Dr. Jorge Maluenda Albornoz
Dr. en Psicología
Psicólogo Educacional
Académico Investigador
USS Concepción.
Hace casi 40 años comenzó en el mundo un cambio silencioso, progresivo y sin precedentes, hoy conocido como Revolución Digital. De su mano, aparecieron las Tecnologías de la Información y Comunicaciones (TIC’s), que transformaron por completo nuestra forma de vivir, desde las áreas más obvias hasta aquellas mucho menos perceptibles. Gracias a ellas, hoy nos comunicamos de forma global, sin fronteras de cultura, idiomas o distancia, y usamos aparatos altamente tecnológicos para el trabajo científico e industrial, contando también con ellos para la vida cotidiana y el ocio.
Hemos creado nuevas formas culturales y relacionales, con la aparición de los influencers, las comunidades de videojugadores y el controvertido metaverso.

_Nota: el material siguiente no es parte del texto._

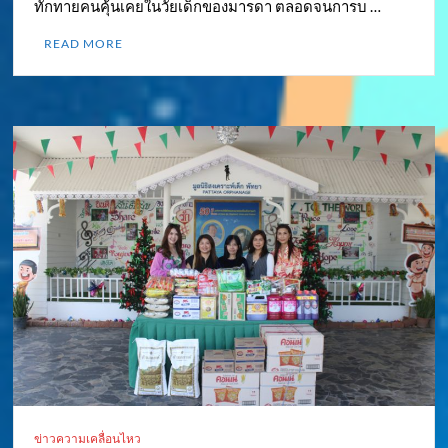
ทักทายคนคุ้นเคยในวัยเด็กของมารดา ตลอดจนการบ …
READ MORE
ข่าวความเคลื่อนไหว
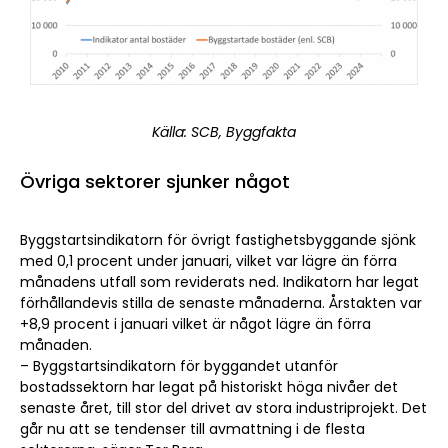
Källa: SCB, Byggfakta
Övriga sektorer sjunker något
Byggstartsindikatorn för övrigt fastighetsbyggande sjönk
med 0,1 procent under januari, vilket var lägre än förra
månadens utfall som reviderats ned. Indikatorn har legat
förhållandevis stilla de senaste månaderna. Årstakten var
+8,9 procent i januari vilket är något lägre än förra
månaden.
– Byggstartsindikatorn för byggandet utanför
bostadssektorn har legat på historiskt höga nivåer det
senaste året, till stor del drivet av stora industriprojekt. Det
går nu att se tendenser till avmattning i de flesta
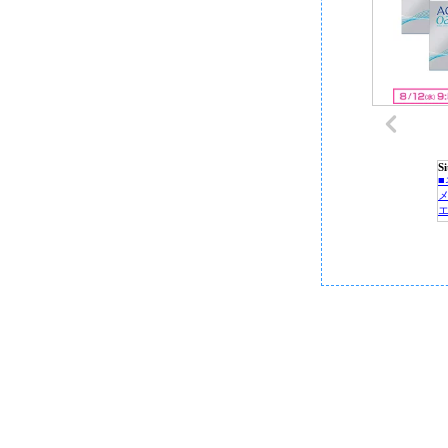
S
P
C
■
■
■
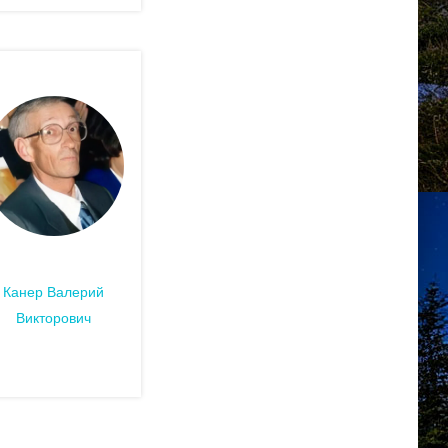
Канер Валерий
Викторович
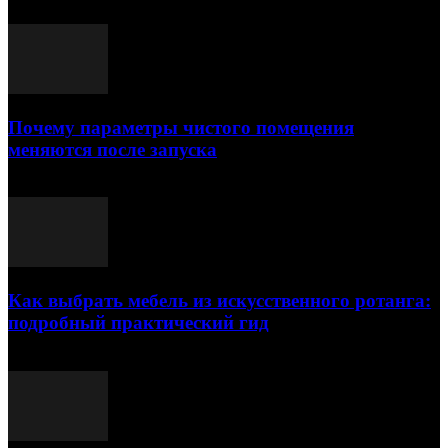
Почему параметры чистого помещения
меняются после запуска
23.07.2026
Как выбрать мебель из искусственного ротанга:
подробный практический гид
17.07.2026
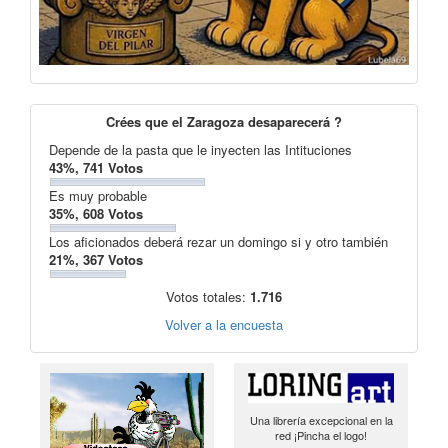
Crées que el Zaragoza desaparecerá ?
Depende de la pasta que le inyecten las Intituciones
43%, 741 Votos
Es muy probable
35%, 608 Votos
Los aficionados deberá rezar un domingo si y otro también
21%, 367 Votos
Votos totales:
1.716
Volver a la encuesta
Una librería excepcional en la
red ¡Pincha el logo!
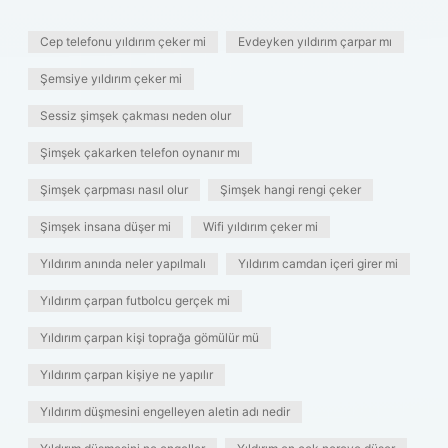
Cep telefonu yıldırım çeker mi
Evdeyken yıldırım çarpar mı
Şemsiye yıldırım çeker mi
Sessiz şimşek çakması neden olur
Şimşek çakarken telefon oynanır mı
Şimşek çarpması nasıl olur
Şimşek hangi rengi çeker
Şimşek insana düşer mi
Wifi yıldırım çeker mi
Yıldırım anında neler yapılmalı
Yıldırım camdan içeri girer mi
Yıldırım çarpan futbolcu gerçek mi
Yıldırım çarpan kişi toprağa gömülür mü
Yıldırım çarpan kişiye ne yapılır
Yıldırım düşmesini engelleyen aletin adı nedir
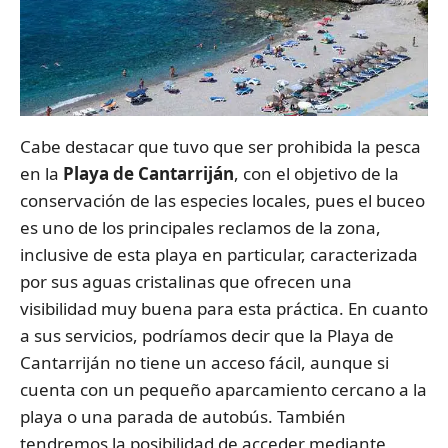
Cabe destacar que tuvo que ser prohibida la pesca
en la
Playa de Cantarriján
, con el objetivo de la
conservación de las especies locales, pues el buceo
es uno de los principales reclamos de la zona,
inclusive de esta playa en particular, caracterizada
por sus aguas cristalinas que ofrecen una
visibilidad muy buena para esta práctica. En cuanto
a sus servicios, podríamos decir que la Playa de
Cantarriján no tiene un acceso fácil, aunque si
cuenta con un pequeño aparcamiento cercano a la
playa o una parada de autobús. También
tendremos la posibilidad de acceder mediante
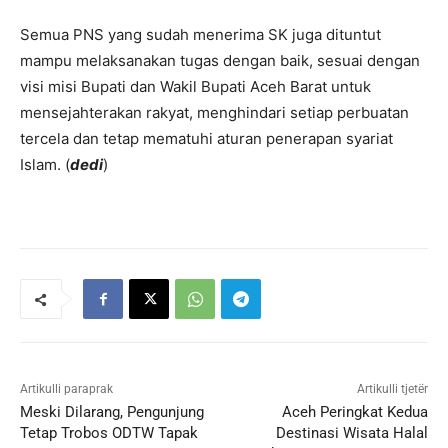
Semua PNS yang sudah menerima SK juga dituntut
mampu melaksanakan tugas dengan baik, sesuai dengan
visi misi Bupati dan Wakil Bupati Aceh Barat untuk
mensejahterakan rakyat, menghindari setiap perbuatan
tercela dan tetap mematuhi aturan penerapan syariat
Islam. (
dedi
)
Artikulli paraprak
Artikulli tjetër
Meski Dilarang, Pengunjung
Aceh Peringkat Kedua
Tetap Trobos ODTW Tapak
Destinasi Wisata Halal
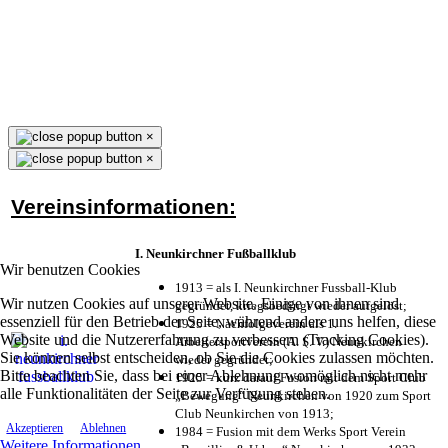
×
×
Vereinsinformationen:
I. Neunkirchner Fußballklub
Wir benutzen Cookies
1913 = als I. Neunkirchner Fussball-Klub
Wir nutzen Cookies auf unserer Website. Einige von ihnen sind
gegründet, kriegsbedingt wieder aufgelöst;
essenziell für den Betrieb der Seite, während andere uns helfen, diese
1925 = Nachfolgeverein als 1.
Website und die Nutzererfahrung zu verbessern (Tracking Cookies).
Arbeitersportverein (A. S. V.) Neunkirchen
Sie können selbst entscheiden, ob Sie die Cookies zulassen möchten.
wieder gegründet;
Bitte beachten Sie, dass bei einer Ablehnung womöglich nicht mehr
1925 = kurz darauf Fusion mit dem Sport Club
alle Funktionalitäten der Seite zur Verfügung stehen.
„Bewegung“ Neunkirchen von 1920 zum Sport
Club Neunkirchen von 1913;
Akzeptieren
Ablehnen
1984 = Fusion mit dem Werks Sport Verein
Weitere Informationen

Y hasta modificamos nuestros hábitos, producto del uso de “muletas tecnológicas” que hoy nos son imprescindibles, como el corrector de ortografía, WhatsApp y tantas otras.
De la mano de esta amplia gama de transformaciones, también evolucionaron los requerimientos formativos, afectando no solo a los que resultan útiles para la vida laboral, sino, también, a aquellos necesarios para el devenir cotidiano.
Y unque muchos piensan que el arribo de las TIC’s implicó como única demanda formativa la necesidad de aprender a usarlas para poder desempeñar el trabajo, esto no es así. Al modificarse los usos, hábitos e intereses de las personas, cambiaron además los mercados, los servicios y las “necesidades”. La interconexión y simbiosis que las comunicaciones globales permiten, ha modificado la forma de hacer política, industria y negocios, generando -al mismo tiempo- problemas cada vez de mayor complejidad.
Es así que como la innovación surge como una herramienta clave de sobrevivencia. Una competencia que ha estado presente durante toda la historia del ser humano: desde la elaboración de los primeros utensilios que le permitieron al hombre salvarse de la extinción hasta las tecnologías que posibilitaron nuestra llegada al espacio.
Durante décadas, como legado de los paradigmas imperantes de la postguerra, predominaron métodos de enseñanza y formas sociales transmisionistas, funcionalistas y conductistas, que favorecieron maneras autómatas de funcionamiento y que opacaron habilidades naturalmente humanas.
Como consecuencia, nos acostumbramos a confiar ciegamente en nuestros formadores, a esperar la recepción de conocimientos y a trabajar en las ocupaciones existentes. En resumen, a vivir una vida prediseñada. Más aún, creamos un sistema educativo que replicó esta forma de funcionamiento social.
Sin embargo, ante el escenario descrito inicialmente, es evidente que aquellos principios y énfasis formativos ya no son viables, pues reducen la capacidad de nuestros niños y jóvenes de desarrollar las habilidades vinculadas a la innovación, como pensamiento crítico, creatividad, colaboración e intercambio. Esto, porque a sus maestros se les dificulta abordar la complejidad de la realidad actual con las herramientas necesarias para generar soluciones pertinentes, eficientes y sustentables.
Así, hoy, para desarrollarse adecuadamente en cualquier oficio o profesión ciertamente se requiere el dominio de las TIC’s. Pero, más aún, tener la capacidad de “pensar fuera de la caja” y, sobre todo, aprender a materializar soluciones que surjan desde ese ejercicio.
Esto no quiere decir que todos debamos ponernos a trabajar en nuevas tecnologías, a diseñar productos y a encajar en el imaginario social que existe sobre la innovación (un grupo de nerds trabajando en un garage creando la Mac). Se trata de contar con las herramientas conceptuales y prácticas que nos permitan -en cualquier ocupación y ámbito de la vida- reconocer lo que el premio Nobel de Medicina, Albert Szent- Györgyi, decía que significaba la creatividad: “Ver lo que todos ven, notando lo que nadie más ha notado”.
Aún más, para enfrentar el mundo dinámico y complejo que hemos heredado, es necesario incorporar como hábito esta forma de pensar y hacer, de modo que -a partir de estas nuevas ideas, y de la detección de problemas y oportunidades- podamos concretar soluciones. Así lo afirma Máximo Cavazzani, quien sostiene que las ideas de por sí no valen nada, y que lo importante es tener la capacidad de concretarlas. “Las ideas son grandes en el momento en que se convierten en realidades”, ha dicho.
Y esta forma de pensar y hacer debe ser inculcada por los sistemas educativos. Tienen que reconocer las nuevas necesidades que impone el mundo actual y trabajar para avanzar en ellas. Es decir, educar para innovar.